Death and exhumation
On 17 April 1993 Özal died of a suspicious heart attack while still in office, leading some to suspect an assassination. Özal had first become ill a month earlier.
He died just before he had the chance to negotiate with the Kurdish rebel organization, the PKK. His wife Semra Özal claimed he had been poisoned by lemonade and she questioned the lack of an autopsy. The blood samples taken to determine cause of death were lost or disposed of. Özal had sought to create a Turkic union, and had obtained the commitment of several presidents of the newly independent Turkic states from the former Soviet Union. His wife Semra alleged that the perpetrator might have wanted to foil the plan.
Hundreds of thousands of people attended the state burial ceremony in Istanbul, in which Özal was buried next to the mausoleum of Adnan Menderes.[25] Among those attending were dignitaries of 72 countries, including several heads of state and government, such as Greek Prime Minister Constantine Mitsotakis, Armenian President Levon Ter-Petrosyan, German President Richard von Weizsäcker, and Azerbaijani President Abulfaz Elchibey attended the funeral, as well as former U.S. Secretary of State James Baker.
On the fourteenth anniversary of his death, thousands gathered in Ankara in commemoration. Investigators wanted to exhume the body to examine it for poisoning. In September 2012, a court ruled that the grave be opened for another autopsy. On 3 October 2012 his body was exhumed. It contained the banned insecticide DDT at ten times the normal level. According to press reports, the partially embalmed remains were found to be well preserved, much to the experts' and public's surprise. It is reported that while the lower half of the body was subject to skeletonization, the upper half was preserved due to adipocere.
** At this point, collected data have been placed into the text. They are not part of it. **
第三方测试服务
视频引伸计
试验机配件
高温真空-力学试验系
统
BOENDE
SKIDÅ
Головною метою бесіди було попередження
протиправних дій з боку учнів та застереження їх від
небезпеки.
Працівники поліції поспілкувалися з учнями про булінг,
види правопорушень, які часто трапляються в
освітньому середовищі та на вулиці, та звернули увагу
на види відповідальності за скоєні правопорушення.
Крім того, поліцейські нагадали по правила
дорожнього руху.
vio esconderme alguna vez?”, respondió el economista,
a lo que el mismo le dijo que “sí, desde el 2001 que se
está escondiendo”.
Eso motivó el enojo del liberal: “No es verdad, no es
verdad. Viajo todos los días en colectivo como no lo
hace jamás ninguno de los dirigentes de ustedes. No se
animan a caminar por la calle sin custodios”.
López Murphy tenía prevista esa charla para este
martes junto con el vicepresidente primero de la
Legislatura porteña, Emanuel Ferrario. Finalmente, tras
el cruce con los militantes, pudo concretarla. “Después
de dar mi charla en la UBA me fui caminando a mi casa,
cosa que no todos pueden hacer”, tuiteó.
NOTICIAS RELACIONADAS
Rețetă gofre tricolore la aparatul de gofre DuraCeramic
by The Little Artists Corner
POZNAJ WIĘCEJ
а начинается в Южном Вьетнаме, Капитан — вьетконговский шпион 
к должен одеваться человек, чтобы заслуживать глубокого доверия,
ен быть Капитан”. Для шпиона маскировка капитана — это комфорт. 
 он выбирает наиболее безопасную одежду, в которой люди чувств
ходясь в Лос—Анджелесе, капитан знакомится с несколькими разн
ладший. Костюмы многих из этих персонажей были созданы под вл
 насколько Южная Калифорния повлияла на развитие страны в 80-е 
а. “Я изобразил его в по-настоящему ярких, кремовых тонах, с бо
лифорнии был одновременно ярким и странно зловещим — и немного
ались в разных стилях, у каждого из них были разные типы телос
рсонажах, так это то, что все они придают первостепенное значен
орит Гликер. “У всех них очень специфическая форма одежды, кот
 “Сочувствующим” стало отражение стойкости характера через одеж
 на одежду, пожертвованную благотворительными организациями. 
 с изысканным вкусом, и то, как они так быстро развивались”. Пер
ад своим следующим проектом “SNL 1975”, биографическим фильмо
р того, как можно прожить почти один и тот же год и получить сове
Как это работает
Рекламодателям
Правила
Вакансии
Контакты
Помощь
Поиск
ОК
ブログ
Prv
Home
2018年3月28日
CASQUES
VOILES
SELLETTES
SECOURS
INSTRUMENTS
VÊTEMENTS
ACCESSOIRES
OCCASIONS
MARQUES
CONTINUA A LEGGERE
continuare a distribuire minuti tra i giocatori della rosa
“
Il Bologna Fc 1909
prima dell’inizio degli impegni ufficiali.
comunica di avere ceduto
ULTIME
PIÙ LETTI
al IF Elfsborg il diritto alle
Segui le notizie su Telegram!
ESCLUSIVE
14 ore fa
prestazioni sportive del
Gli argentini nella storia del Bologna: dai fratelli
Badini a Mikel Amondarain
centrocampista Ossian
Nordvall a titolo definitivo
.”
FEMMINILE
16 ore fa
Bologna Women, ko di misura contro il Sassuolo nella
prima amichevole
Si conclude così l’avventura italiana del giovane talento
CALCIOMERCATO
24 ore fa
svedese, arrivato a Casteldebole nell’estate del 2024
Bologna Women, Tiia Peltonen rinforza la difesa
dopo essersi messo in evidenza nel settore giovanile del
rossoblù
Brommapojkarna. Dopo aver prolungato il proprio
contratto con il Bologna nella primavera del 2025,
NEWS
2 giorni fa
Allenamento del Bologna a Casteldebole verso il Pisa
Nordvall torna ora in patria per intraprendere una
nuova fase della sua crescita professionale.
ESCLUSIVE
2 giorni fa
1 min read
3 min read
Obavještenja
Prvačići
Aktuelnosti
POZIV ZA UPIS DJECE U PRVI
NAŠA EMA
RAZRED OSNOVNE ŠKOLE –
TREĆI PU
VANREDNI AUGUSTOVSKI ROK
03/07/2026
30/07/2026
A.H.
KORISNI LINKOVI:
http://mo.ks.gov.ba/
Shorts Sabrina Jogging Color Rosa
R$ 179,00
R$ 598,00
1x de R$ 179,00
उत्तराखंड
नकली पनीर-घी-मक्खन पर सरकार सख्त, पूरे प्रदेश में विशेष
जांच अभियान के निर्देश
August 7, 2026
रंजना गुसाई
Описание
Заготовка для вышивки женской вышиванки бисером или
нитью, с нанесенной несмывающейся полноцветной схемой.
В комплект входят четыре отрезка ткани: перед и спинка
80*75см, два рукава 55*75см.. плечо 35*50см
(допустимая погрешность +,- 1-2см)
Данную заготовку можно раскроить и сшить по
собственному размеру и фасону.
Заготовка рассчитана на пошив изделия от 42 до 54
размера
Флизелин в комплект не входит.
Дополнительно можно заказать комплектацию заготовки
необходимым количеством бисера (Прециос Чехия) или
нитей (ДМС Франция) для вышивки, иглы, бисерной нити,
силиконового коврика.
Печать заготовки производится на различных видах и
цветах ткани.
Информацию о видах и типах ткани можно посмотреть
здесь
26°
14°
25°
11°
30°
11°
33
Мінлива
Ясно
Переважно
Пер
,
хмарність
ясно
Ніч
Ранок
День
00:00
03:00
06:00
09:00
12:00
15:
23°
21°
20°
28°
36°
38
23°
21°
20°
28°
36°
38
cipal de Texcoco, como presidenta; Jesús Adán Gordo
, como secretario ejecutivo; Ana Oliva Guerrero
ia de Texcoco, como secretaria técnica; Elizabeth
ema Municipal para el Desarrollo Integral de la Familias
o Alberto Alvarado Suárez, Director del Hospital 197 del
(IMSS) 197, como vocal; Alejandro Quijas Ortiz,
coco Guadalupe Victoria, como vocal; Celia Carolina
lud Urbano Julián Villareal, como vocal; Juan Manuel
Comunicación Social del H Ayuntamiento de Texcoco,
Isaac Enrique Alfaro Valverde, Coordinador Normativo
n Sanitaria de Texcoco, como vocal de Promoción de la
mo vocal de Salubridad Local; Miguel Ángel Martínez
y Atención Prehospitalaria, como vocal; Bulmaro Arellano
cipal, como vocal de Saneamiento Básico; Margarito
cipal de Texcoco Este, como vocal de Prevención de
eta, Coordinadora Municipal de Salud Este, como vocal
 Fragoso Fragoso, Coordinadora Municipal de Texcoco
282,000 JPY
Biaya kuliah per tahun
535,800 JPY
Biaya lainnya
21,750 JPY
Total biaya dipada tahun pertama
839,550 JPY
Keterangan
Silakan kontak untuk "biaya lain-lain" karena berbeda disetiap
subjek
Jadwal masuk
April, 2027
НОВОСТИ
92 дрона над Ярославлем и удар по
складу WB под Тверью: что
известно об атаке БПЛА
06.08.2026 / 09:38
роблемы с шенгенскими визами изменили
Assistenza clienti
An autopsy report issued on 12 December 2012 stated his body contained poison but the cause of death was unclear. A trial charging retired general Levent Ersöz with his murder began in September 2013 who eventually was cleared of all charges.
Family and personal life
With his wife Semra, Özal had two sons, and a daughter. One of their sons, Ahmet Özal, was elected to parliament after the elections of 1999, but stayed out after the elections of 2002. He was a member of a powerful Islamic sect in Turkey, Community of İskenderpaşa, which is also a Turkish branch of the Naqshbandi tariqah.[1]